BEGIN

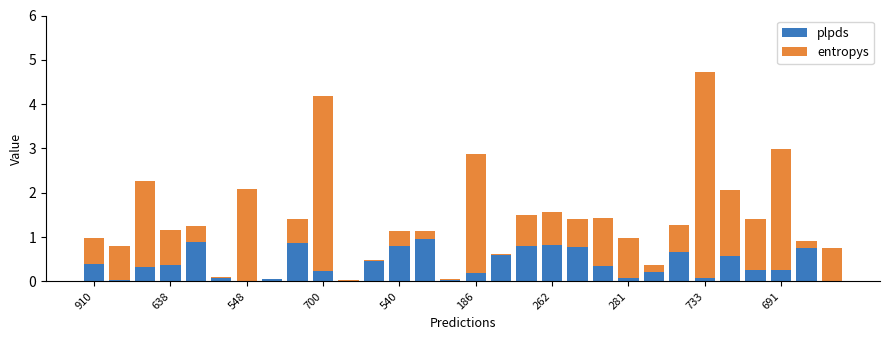

Are the bars grouped side by side (vs. stacked)?

No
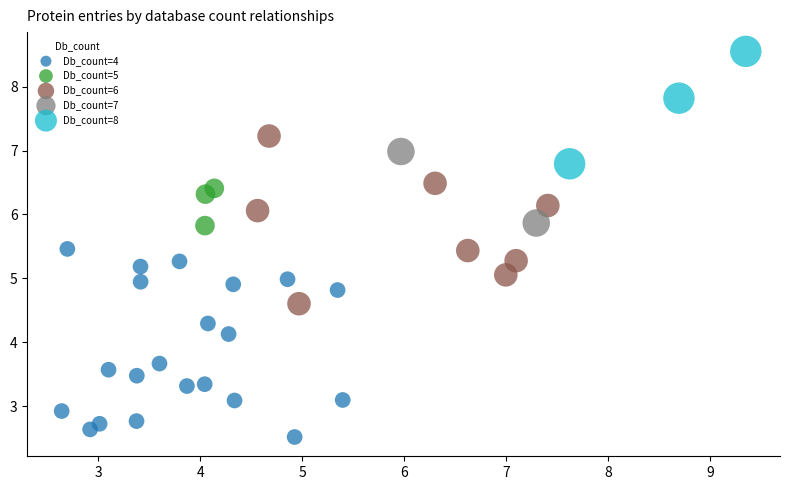

Which series reaches the minimum Y coordinate?

Db_count=4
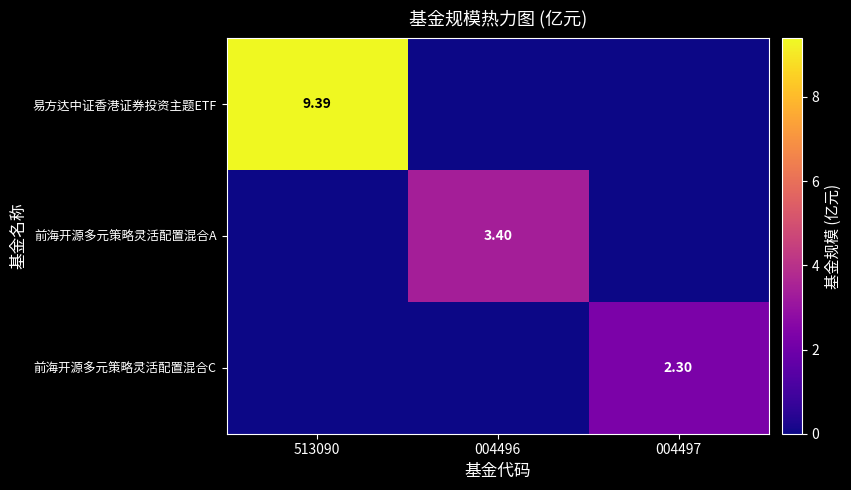

The 前海开源多元策略灵活配置混合A series shows 3.4 at 004496. True or false?

True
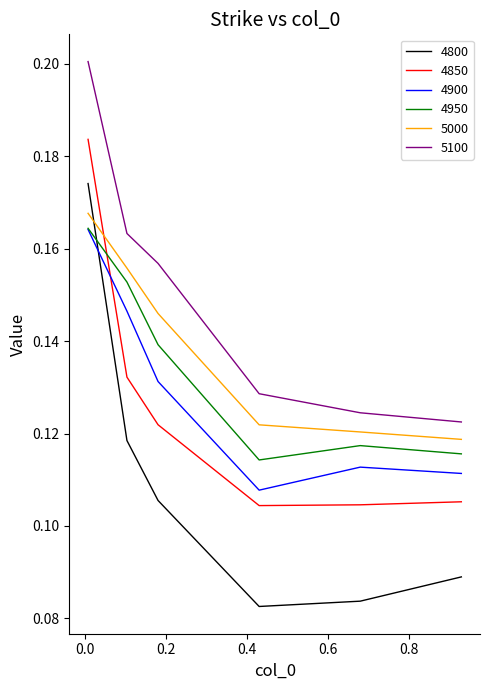

How many lines are shown in the chart?

6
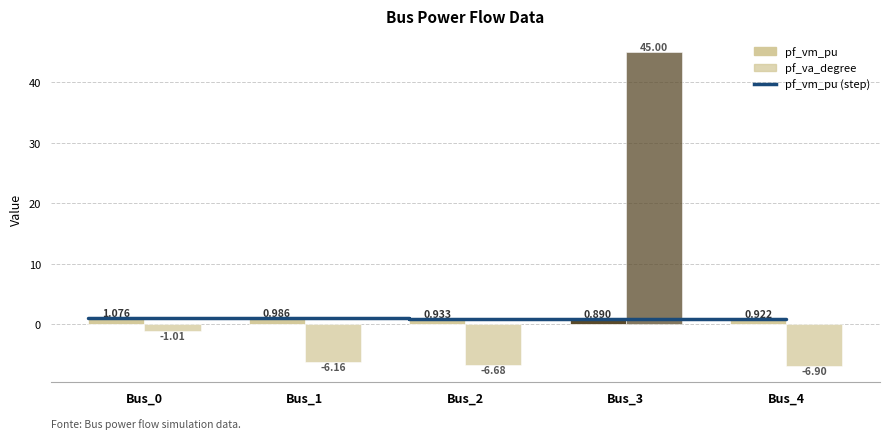

Which series has the widest spread of values?

pf_va_degree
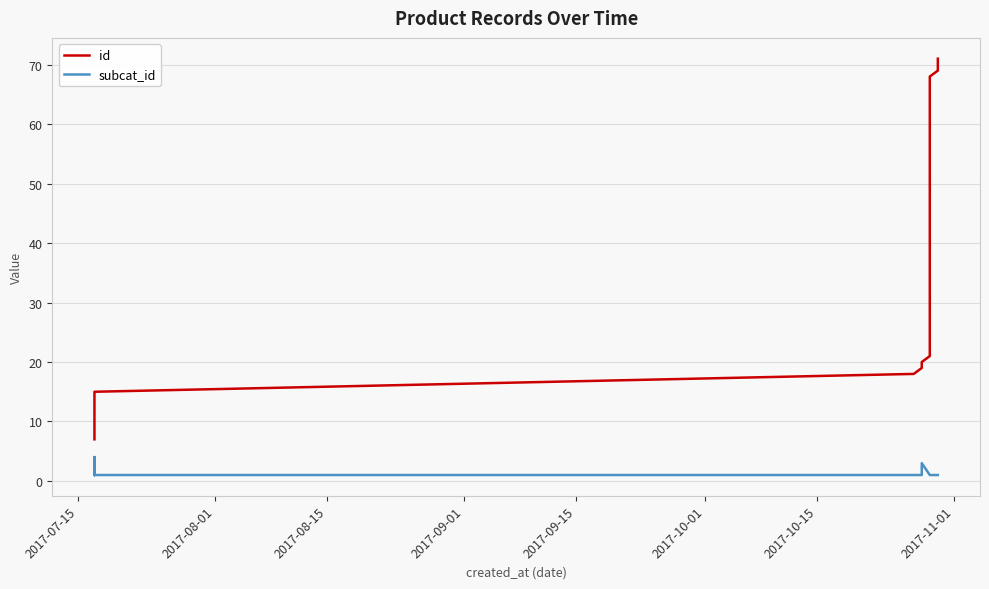

True or false: id and subcat_id intersect in this chart.

False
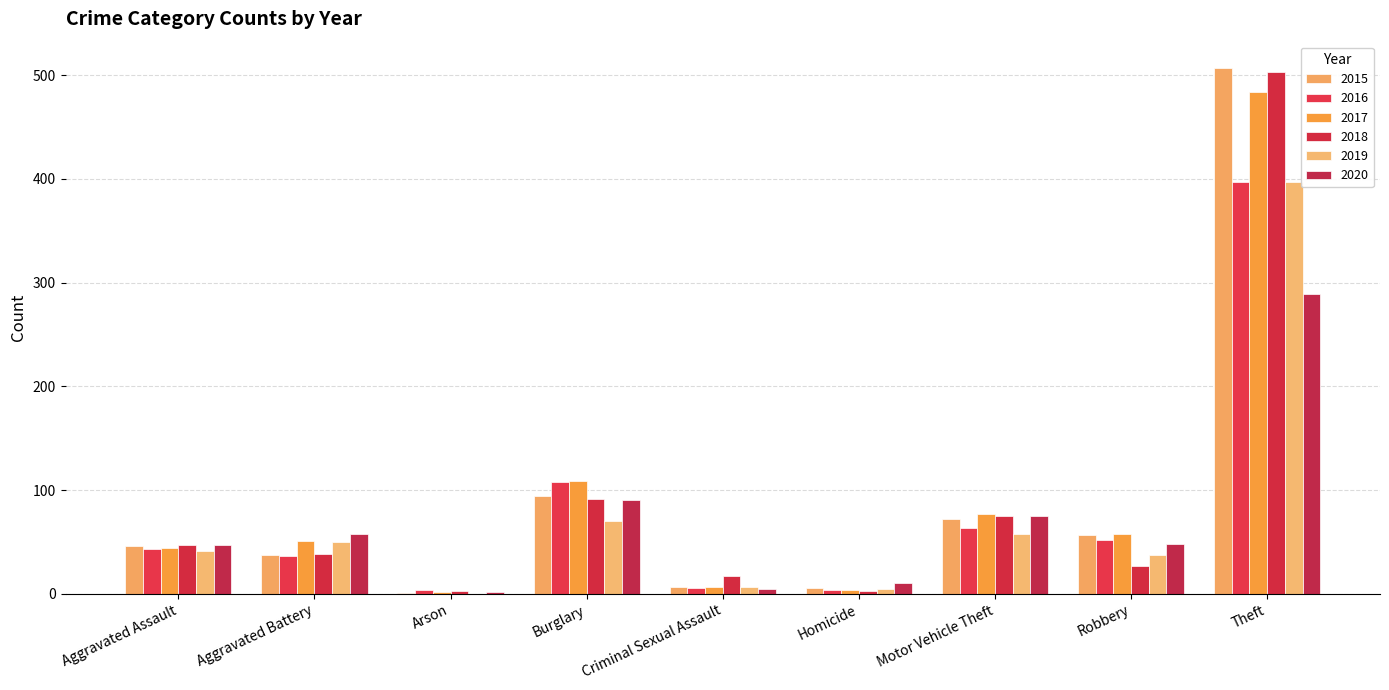

How many groups of bars are there?

9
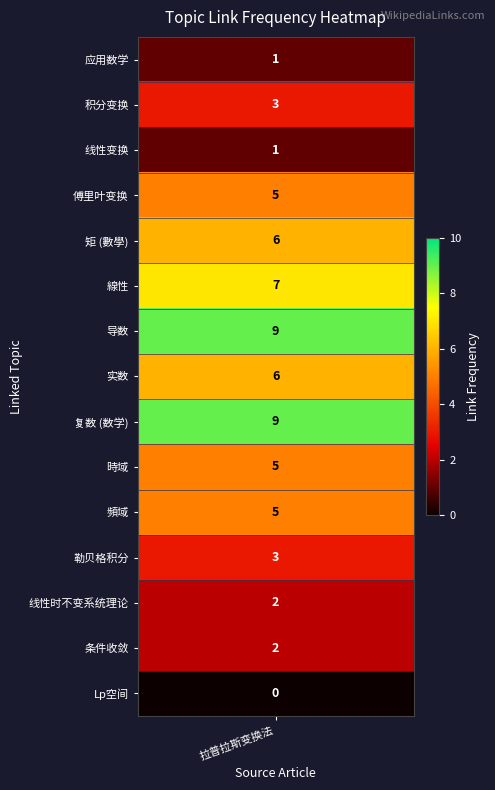

Is the value of 条件收敛 at 6 greater than the value of 線性 at 13?

No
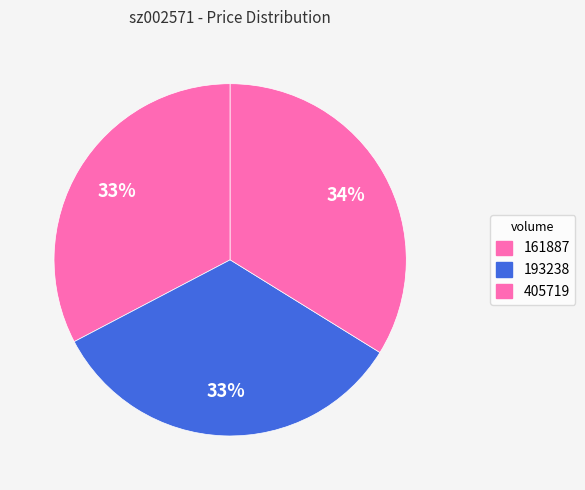

What percentage do 193238 and 161887 together represent?

66.2%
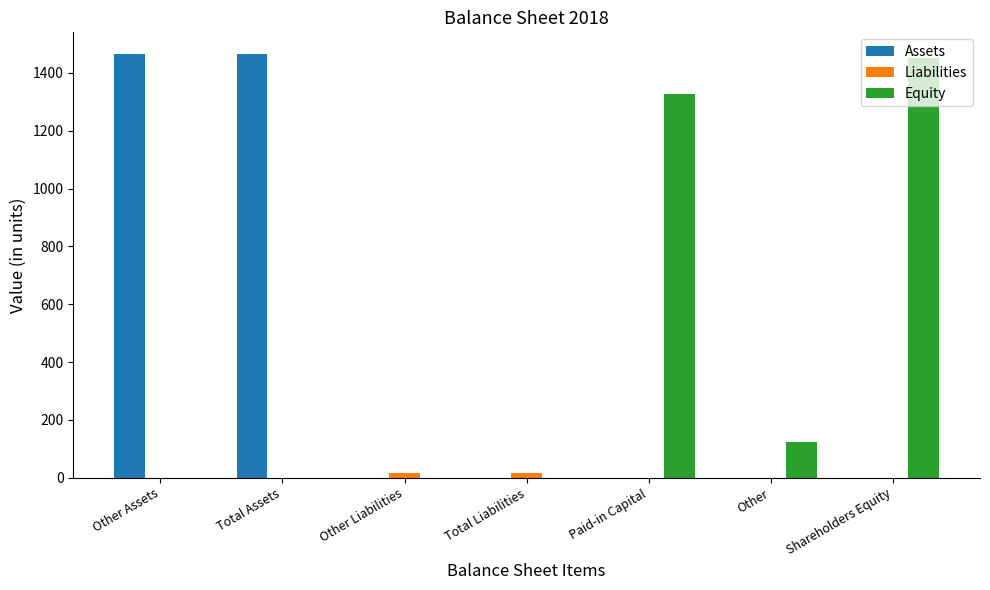

What is the maximum value shown in the chart?

1467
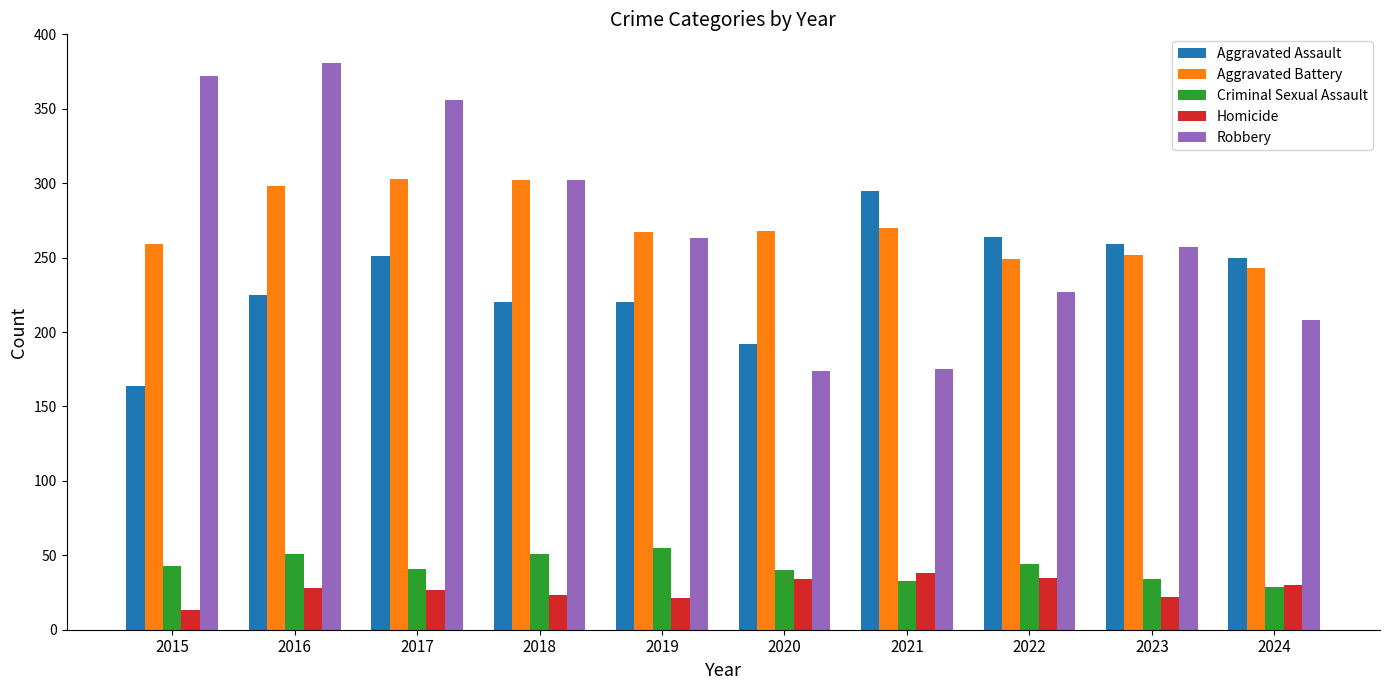

Count the number of data series in this chart.

5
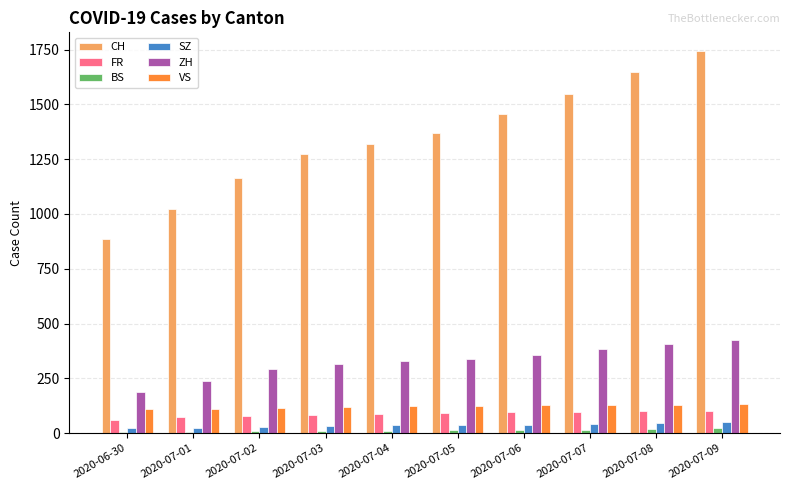

Which series has the largest range (max minus min)?

CH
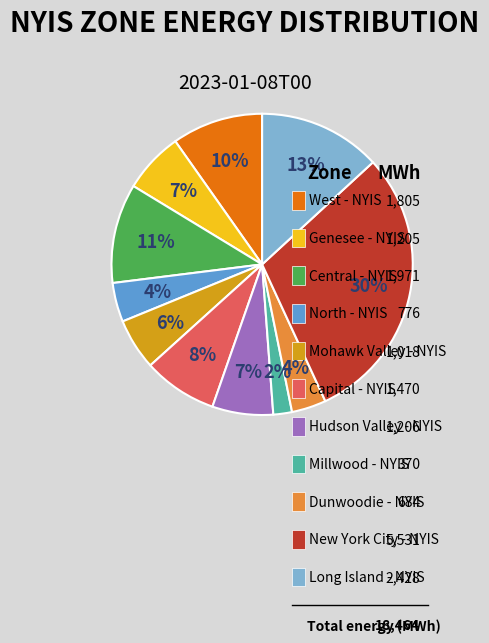

Does any single category account for the majority?

No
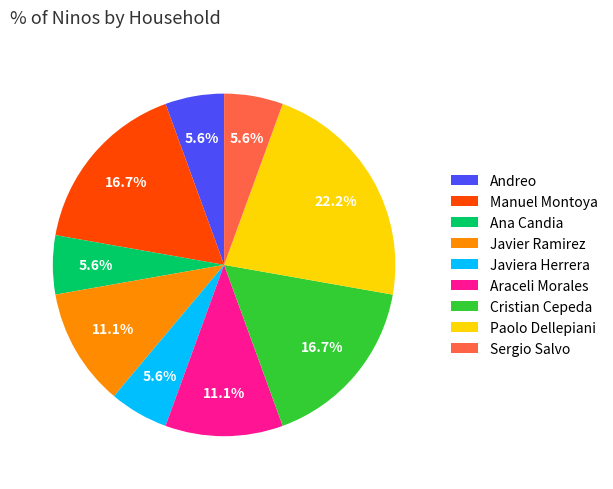

What percentage is NOT represented by Andreo?

94.4%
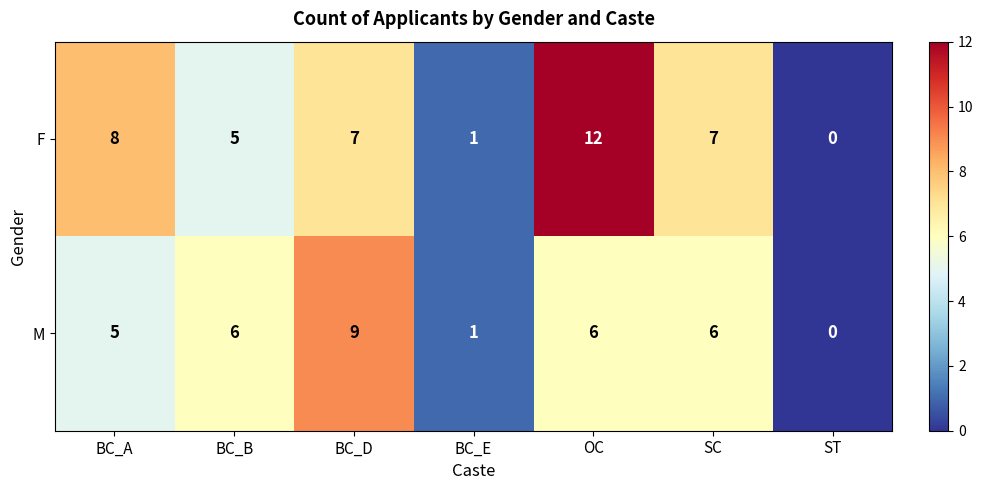

Which series has the largest total across all categories?

F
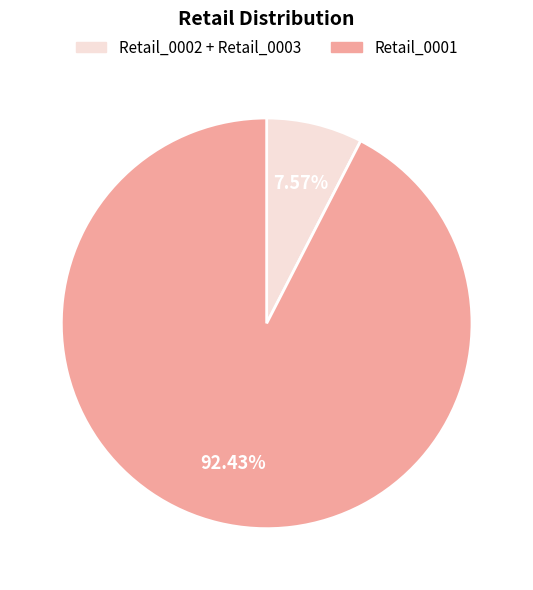

To the nearest percent, what is the average slice percentage?

50%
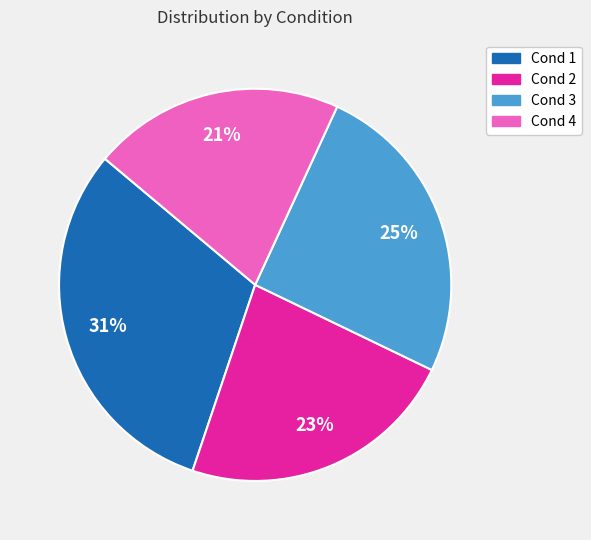

Combined, do Cond 3 and Cond 4 account for over 50%?

No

END

THE TASK: Return all the lines of the records above word for word, with the pictures left out.

OUTPUT:
Are the bars grouped side by side (vs. stacked)?

No

Which series reaches the minimum Y coordinate?

Db_count=4

The 前海开源多元策略灵活配置混合A series shows 3.4 at 004496. True or false?

True

How many lines are shown in the chart?

6

Which series has the widest spread of values?

pf_va_degree

True or false: id and subcat_id intersect in this chart.

False

How many groups of bars are there?

9

Is the value of 条件收敛 at 6 greater than the value of 線性 at 13?

No

What percentage do 193238 and 161887 together represent?

66.2%

What is the maximum value shown in the chart?

1467

Count the number of data series in this chart.

5

Which series has the largest range (max minus min)?

CH

Does any single category account for the majority?

No

What percentage is NOT represented by Andreo?

94.4%

Which series has the largest total across all categories?

F

To the nearest percent, what is the average slice percentage?

50%

Combined, do Cond 3 and Cond 4 account for over 50%?

No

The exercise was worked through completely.